INSTRUCTIONS TO FOLLOW:
Return each line in the listing that contains the string "بهبود".

[Stored data entries]
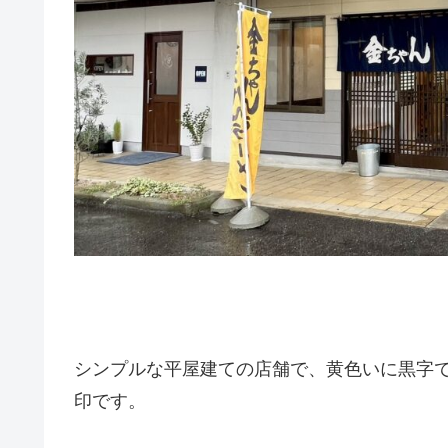
シンプルな平屋建ての店舗で、黄色いに黒字
印です。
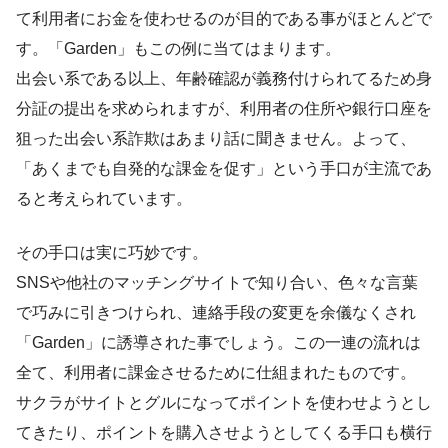
て
利用者にお金を使わせるのが目的
である事がほとんどで
す。「Garden」もこの例に当てはまります。
出会い系である以上、年齢確認が義務付けられてるため身
分証の提出を求められますが、利用者の住所や銀行口座を
狙った出会い系詐欺はあまり話に聞きません。よって、
「あくまでも自発的な課金を促す」という手口が主流であ
ると考えられています。
その手口は実に巧妙です。
SNSや他社のマッチングサイトで知り合い、色々な言葉
で巧みに引きつけられ、連絡手段の変更を余儀なくされ
「Garden」に誘導された事でしょう。この一連の流れは
全て、
利用者に課金させるために仕組まれたもの
です。
サクラがサイトとグルになってポイントを使わせようとし
てきたり、ポイントを購入させようとしてくる手口も横行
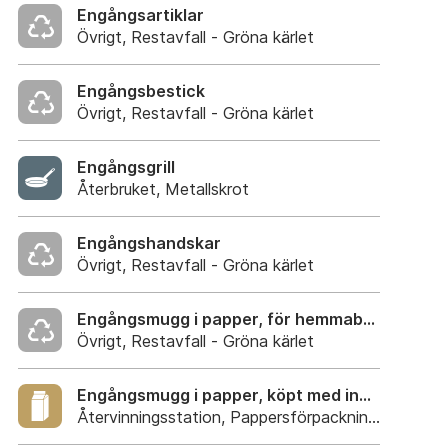
Engångsartiklar
Övrigt, Restavfall - Gröna kärlet
Engångsbestick
Övrigt, Restavfall - Gröna kärlet
Engångsgrill
Återbruket, Metallskrot
Engångshandskar
Övrigt, Restavfall - Gröna kärlet
Engångsmugg i papper, för hemmabruk
Övrigt, Restavfall - Gröna kärlet
Engångsmugg i papper, köpt med innehåll
Återvinningsstation, Pappersförpackningar. Eller p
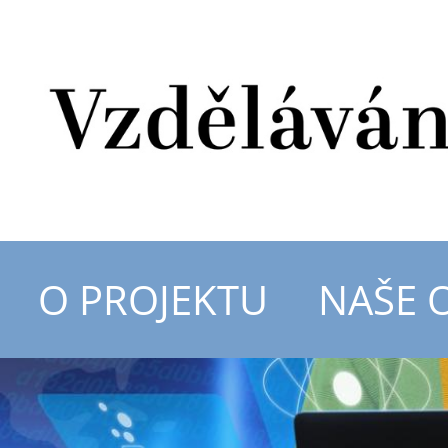
O PROJEKTU
NAŠE 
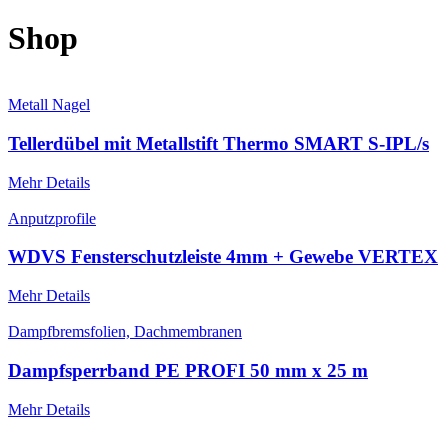
Shop
Metall Nagel
Tellerdübel mit Metallstift Thermo SMART S-IPL/s
Mehr Details
Anputzprofile
WDVS Fensterschutzleiste 4mm + Gewebe VERTEX
Mehr Details
Dampfbremsfolien, Dachmembranen
Dampfsperrband PE PROFI 50 mm x 25 m
Mehr Details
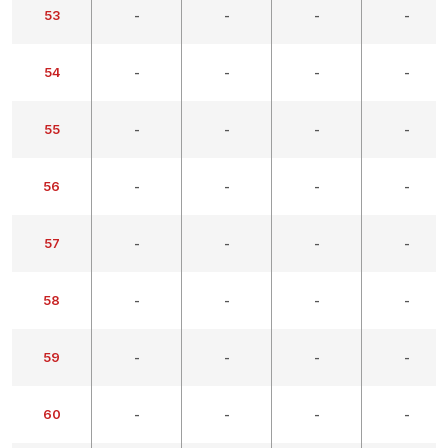
53
-
-
-
-
54
-
-
-
-
55
-
-
-
-
56
-
-
-
-
57
-
-
-
-
58
-
-
-
-
59
-
-
-
-
60
-
-
-
-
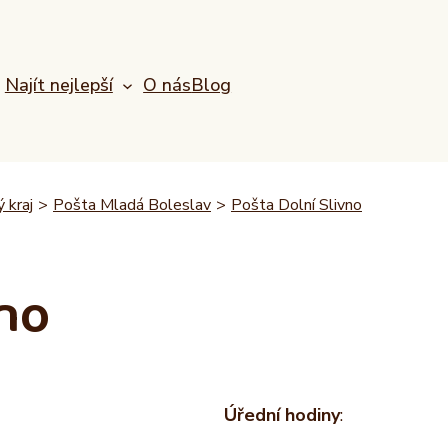
Najít nejlepší
O nás
Blog
 kraj
>
Pošta Mladá Boleslav
>
Pošta Dolní Slivno
vno
Úřední hodiny
:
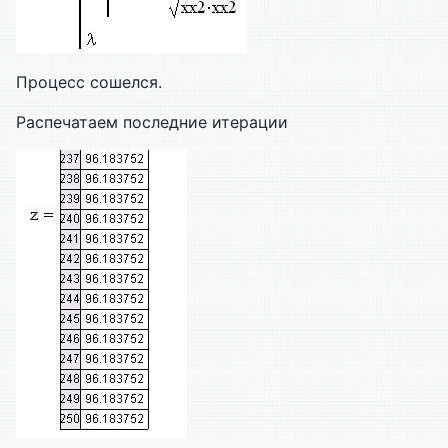
Процесс сошелся.
Распечатаем последние итерации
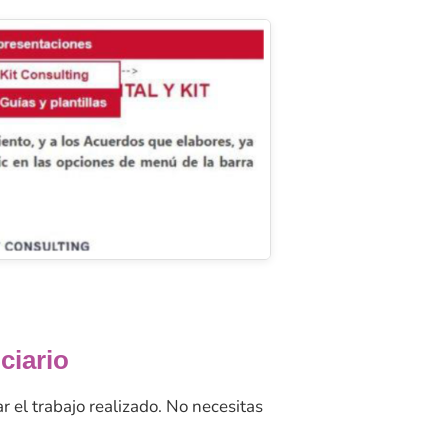
ciario
r el trabajo realizado. No necesitas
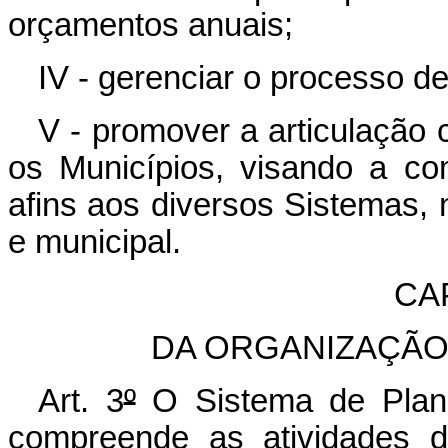
orçamentos anuais;
IV - gerenciar o processo d
V - promover a articulação 
os Municípios, visando a co
afins aos diversos Sistemas, no
e municipal.
CAP
DA ORGANIZAÇÃO
Art. 3
º
O Sistema de Plan
compreende as atividades 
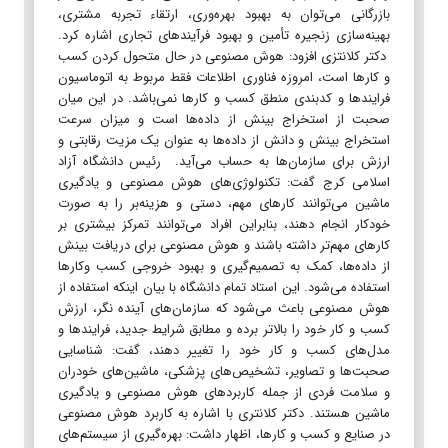
بازرگانی می‌توان به بهبود بهره‌وری، ارتقاء تجربه مشتری،
بهینه‌سازی زنجیره تأمین و بهبود فرآیندهای تجاری اشاره کرد.
دکتر کلانتزی افزود: هوش مصنوعی در حال متحول کردن کسب
و کارها است، امروزه فناوری اطلاعات فقط مربوط به اتوماسیون
فرایندها و کدبندی منطق کسب و کارها نمی‌باشد. در این میان
صحبت از استخراج بینش از داده‌ها است و میزان سرعت
استخراج بینش و دانش از داده‌ها به عنوان یک مزیت رقابتی و
ارزش برای سازمان‌ها به حساب می‌آید. رئیس دانشگاه آزاد
اسلامی کرج گفت: تکنولوژی‌های هوش مصنوعی و یادگیری
ماشین می‌توانند کارهای مهم، دستی و هزینه‌بر را به صورت
خودکار انجام دهند، بنابراین افراد می‌توانند تمرکز بیشتری بر
کارهای مهم‌تر داشته باشند و هوش مصنوعی برای دریافت بینش
از داده‌ها، کمک به تصمیم‌گیری و بهبود خروجی کسب وکارها
استفاده می‌شود. این استاد تمام دانشگاه با بیان اینکه استفاده از
هوش مصنوعی باعث می‌شود که سازمان‌های آینده نگر، ارزش
کسب و کار خود را بالاتر برده و مطابق شرایط جدید، فرایندها و
مدل‌های کسب و کار خود را تغییر دهند، گفت: شناسایی
صحبت‌ها و تصاویر، تشخیص‌های پزشکی، ماشین‌های خودران
و سلامت فردی از جمله کاربردهای هوش مصنوعی و یادگیری
ماشین هستند. دکتر کلانتری با اشاره به کاربرد هوش مصنوعی
در صنایع و کسب و کارها، اظهار داشت: بهره‌گیری از سیستم‌های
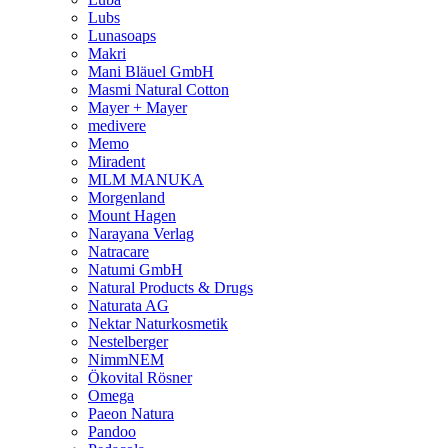
Lubs
Lunasoaps
Makri
Mani Bläuel GmbH
Masmi Natural Cotton
Mayer + Mayer
medivere
Memo
Miradent
MLM MANUKA
Morgenland
Mount Hagen
Narayana Verlag
Natracare
Natumi GmbH
Natural Products & Drugs
Naturata AG
Nektar Naturkosmetik
Nestelberger
NimmNEM
Ökovital Rösner
Omega
Paeon Natura
Pandoo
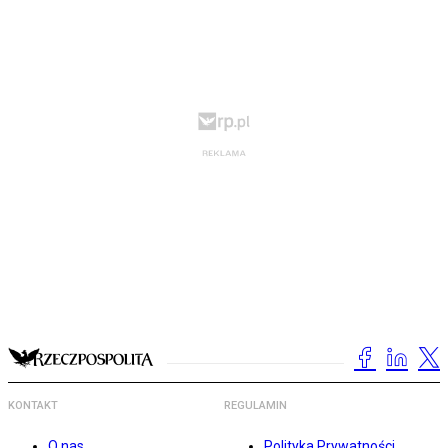
KONTAKT
REGULAMIN
O nas
Polityka Prywatności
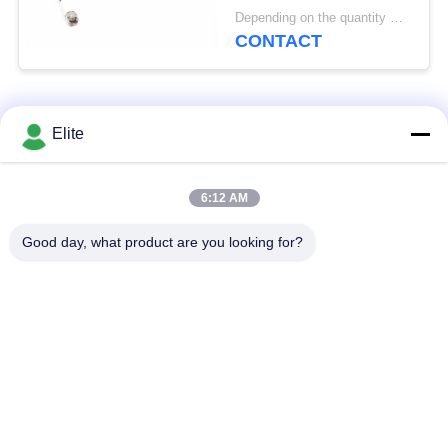
kabelassemblies met
Depending on the quantity MOQ:30 stuks voor nieuwe productie
een frequentie tot 40
CONTACT
GHz en pas de
MF363A & CXN3507
kabellengte aan als 300
populaire categorieën
mm, 500 mm, 1000
Alle
Elite
mm, 1500 mm, 2000
mm
De Schakelaar van
De Schakelaar van
6:12 AM
SMA rf
SMP rf
Good day, what product are you looking for?
De Schakelaar van
1.0mm rf Schakelaar
SMPM rf
1.85mm rf
2.4mm rf Schakelaar
Schakelaar
2.92mm rf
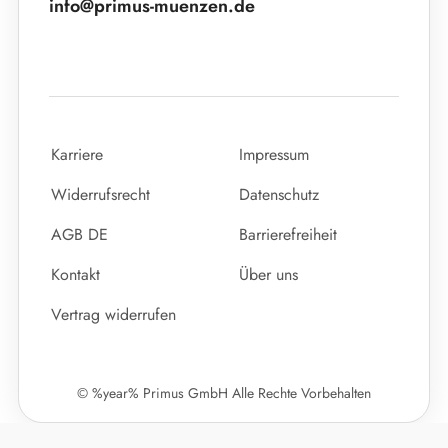
info@primus-muenzen.de
Karriere
Impressum
Widerrufsrecht
Datenschutz
AGB DE
Barrierefreiheit
Kontakt
Über uns
Vertrag widerrufen
© %year% Primus GmbH Alle Rechte Vorbehalten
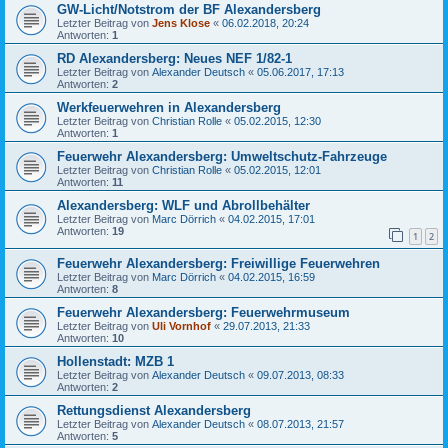
GW-Licht/Notstrom der BF Alexandersberg
Letzter Beitrag von
Jens Klose
«
06.02.2018, 20:24
Antworten:
1
RD Alexandersberg: Neues NEF 1/82-1
Letzter Beitrag von
Alexander Deutsch
«
05.06.2017, 17:13
Antworten:
2
Werkfeuerwehren in Alexandersberg
Letzter Beitrag von
Christian Rolle
«
05.02.2015, 12:30
Antworten:
1
Feuerwehr Alexandersberg: Umweltschutz-Fahrzeuge
Letzter Beitrag von
Christian Rolle
«
05.02.2015, 12:01
Antworten:
11
Alexandersberg: WLF und Abrollbehälter
Letzter Beitrag von
Marc Dörrich
«
04.02.2015, 17:01
Antworten:
19
1
2
Feuerwehr Alexandersberg: Freiwillige Feuerwehren
Letzter Beitrag von
Marc Dörrich
«
04.02.2015, 16:59
Antworten:
8
Feuerwehr Alexandersberg: Feuerwehrmuseum
Letzter Beitrag von
Uli Vornhof
«
29.07.2013, 21:33
Antworten:
10
Hollenstadt: MZB 1
Letzter Beitrag von
Alexander Deutsch
«
09.07.2013, 08:33
Antworten:
2
Rettungsdienst Alexandersberg
Letzter Beitrag von
Alexander Deutsch
«
08.07.2013, 21:57
Antworten:
5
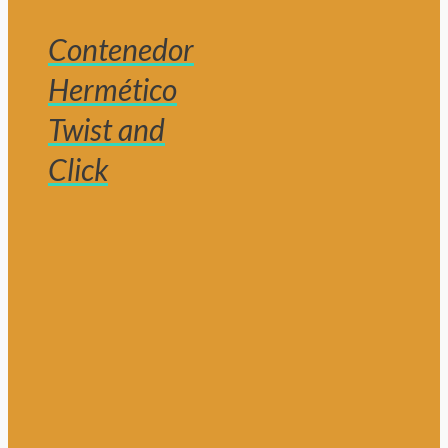
Contenedor
Hermético
Twist and
Click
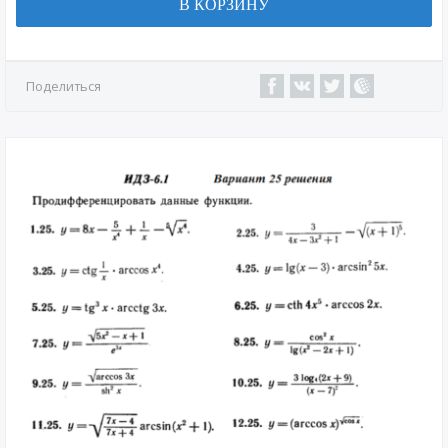
В КОРЗИНУ
Поделиться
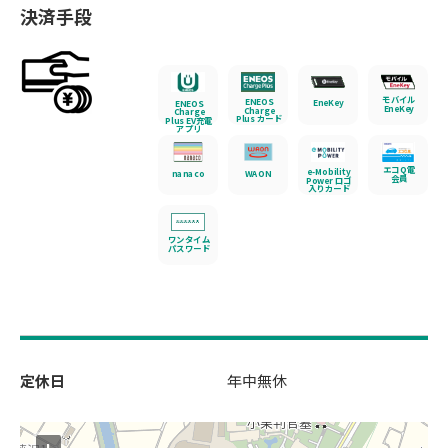
決済手段
モバイル
ENEOS
EneKey
ENEOS
EneKey
Charge
Charge
Plus カード
Plus EV充電
アプリ
エコQ電
e-Mobility
nanaco
WAON
会員
Power ロゴ
入りカード
ワンタイム
パスワード
定休日
年中無休
+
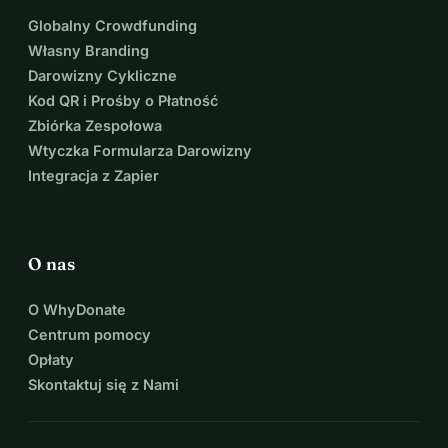
Globalny Crowdfunding
Własny Branding
Darowizny Cykliczne
Kod QR i Prośby o Płatność
Zbiórka Zespołowa
Wtyczka Formularza Darowizny
Integracja z Zapier
O nas
O WhyDonate
Centrum pomocy
Opłaty
Skontaktuj się z Nami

COMPLETED TASK:
بازرگانی می‌توان به بهبود بهره‌وری، ارتقاء تجربه مشتری،
بهینه‌سازی زنجیره تأمین و بهبود فرآیندهای تجاری اشاره کرد.
از داده‌ها، کمک به تصمیم‌گیری و بهبود خروجی کسب وکارها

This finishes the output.